[Saved entries]
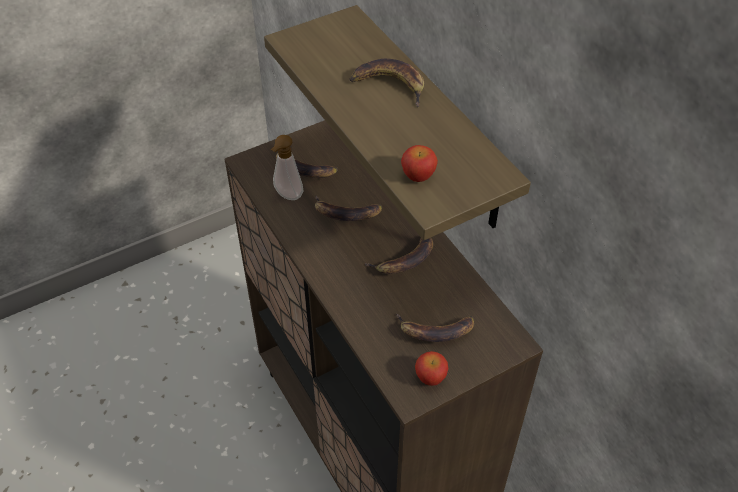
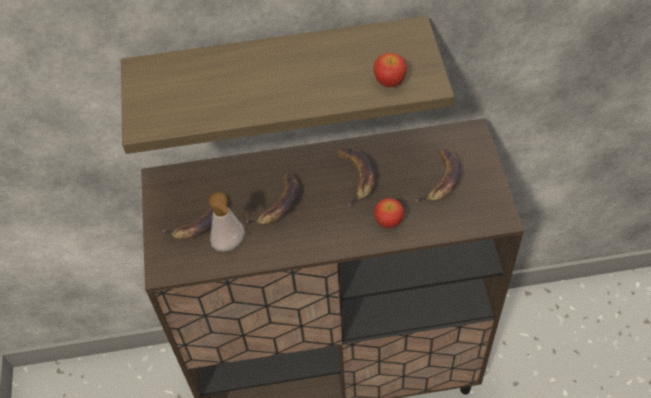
camera: 65 degrees left, 5 degrees up
(390, 85) = (260, 66): banana -> none
(430, 377) = (486, 198): apple -> apple (388, 221)

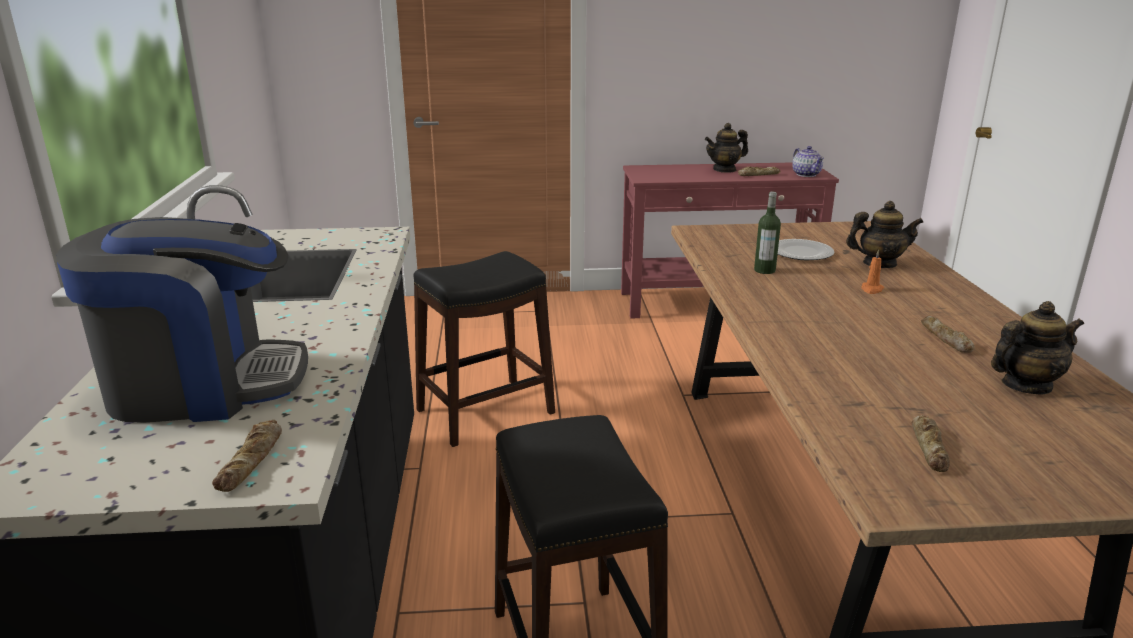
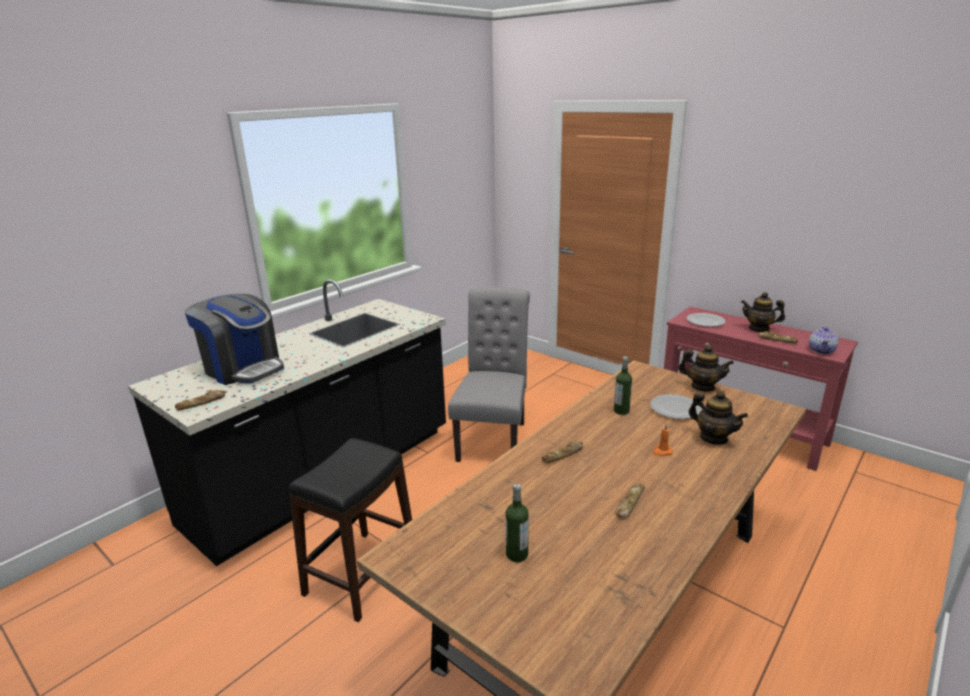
camera: 45 degrees right, 0 degrees up
(484, 411) = (494, 438): black stool -> grey chair
(668, 174) = (705, 322): none -> plate
(930, 448) = (466, 548): bread -> bread (563, 455)
(976, 426) = (517, 554): none -> bottle
(1025, 385) = (607, 555): teapot -> teapot (702, 387)

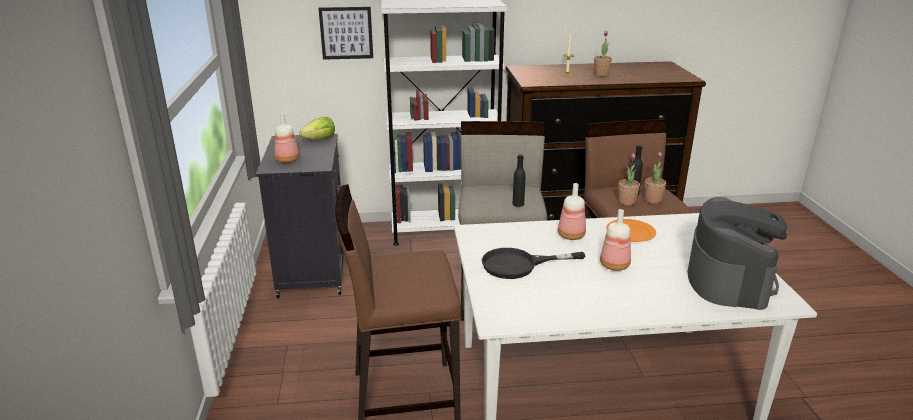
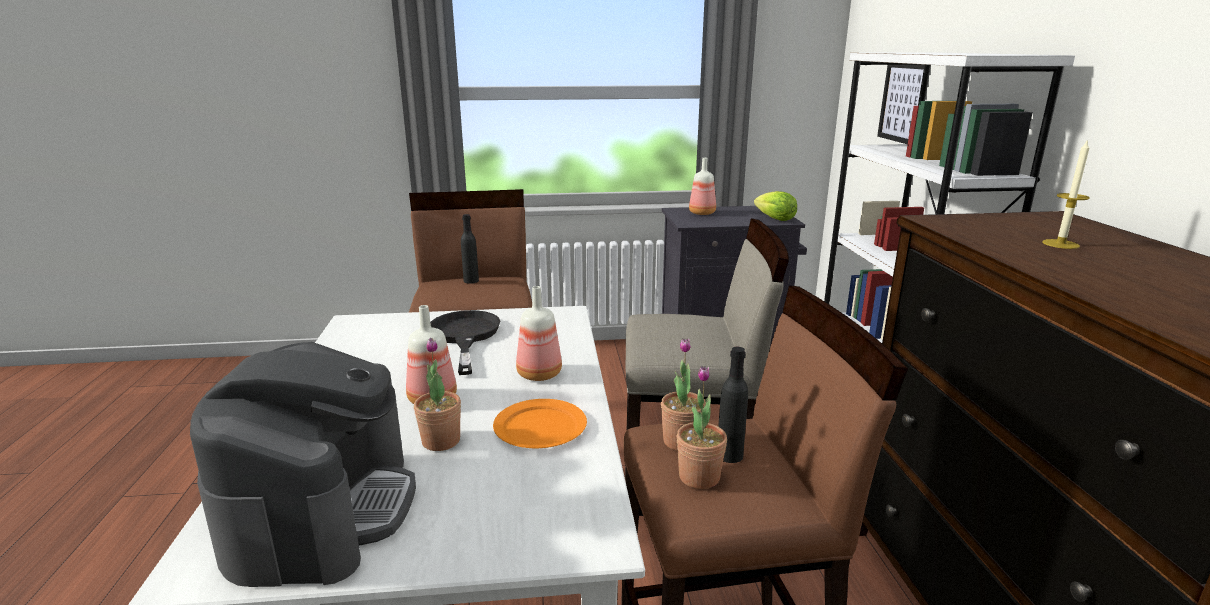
camera: 90 degrees right, 5 degrees down
(518, 204) = (655, 343): black bottle -> black bottle (471, 281)
(601, 75) = (1116, 271): potted plant -> potted plant (441, 441)
(729, 280) = (322, 510): coffee machine -> coffee machine turned 105 degrees counterclockwise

◆ WHAT IS EXPECTED
Beginning at the line above that contains "(390, 85) = (260, 66): banana -> none", repeat each line exactly through the one that contains "(1025, 385) = (607, 555): teapot", and leave out the pictures.

◆ OUTPUT OF THE TASK
(390, 85) = (260, 66): banana -> none
(430, 377) = (486, 198): apple -> apple (388, 221)

camera: 45 degrees right, 0 degrees up
(484, 411) = (494, 438): black stool -> grey chair
(668, 174) = (705, 322): none -> plate
(930, 448) = (466, 548): bread -> bread (563, 455)
(976, 426) = (517, 554): none -> bottle
(1025, 385) = (607, 555): teapot -> teapot (702, 387)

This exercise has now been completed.